Filter the entries below, keeping only lines with the word "figlio".

━━━ Data supplied

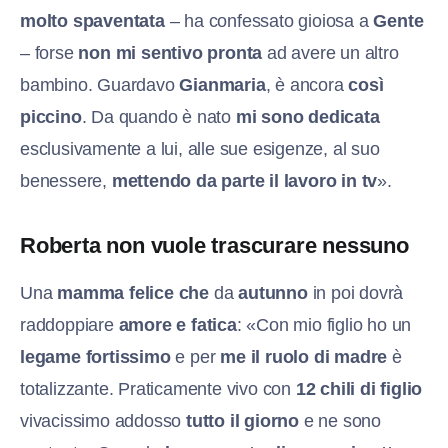
molto spaventata
– ha confessato gioiosa a
Gente
– forse
non mi sentivo pronta
ad avere un altro
bambino. Guardavo
Gianmaria
, è ancora
così
piccino
. Da quando è nato
mi sono dedicata
esclusivamente a lui, alle sue esigenze, al suo
benessere,
mettendo da parte il lavoro in tv
».
Roberta non vuole trascurare nessuno
Una
mamma felice che
da
autunno
in poi dovrà
raddoppiare
amore e fatica
: «Con mio figlio ho un
legame fortissimo
e per
me il ruolo di madre
è
totalizzante. Praticamente vivo con
12 chili di figlio
vivacissimo addosso
tutto il giorno
e ne sono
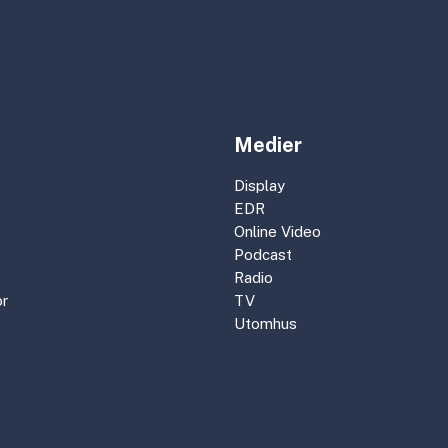
Medier
Display
EDR
Online Video
Podcast
Radio
r
TV
Utomhus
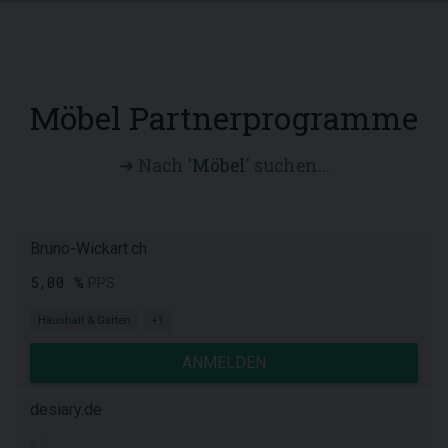
Möbel Partnerprogramme
➜ Nach '
Möbel
' suchen...
Bruno-Wickart.ch
5,00 %
PPS
Haushalt & Garten
+1
ANMELDEN
desiary.de
k.A.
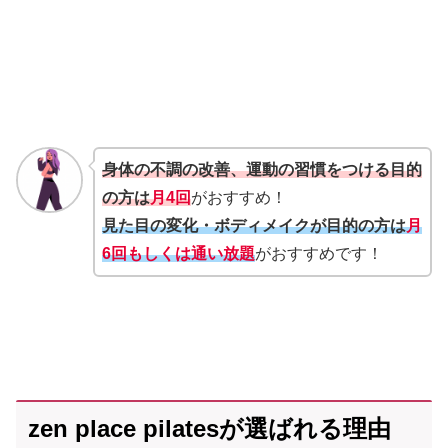
身体の不調の改善、運動の習慣をつける目的
の方は
月4回
がおすすめ！
見た目の変化・ボディメイクが目的の方は
月
6回もしくは通い放題
がおすすめです！
zen place pilatesが選ばれる理由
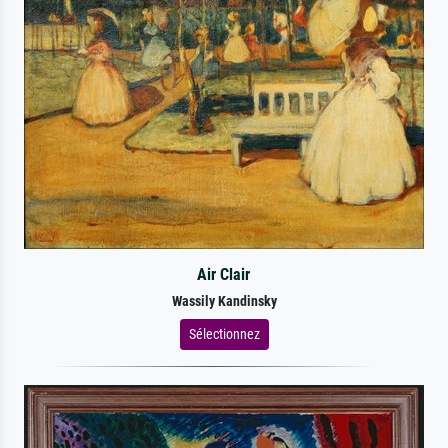
Air Clair
Wassily Kandinsky
Sélectionnez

━━━━━━

> [Response below]
: «Con mio figlio ho un
12 chili di figlio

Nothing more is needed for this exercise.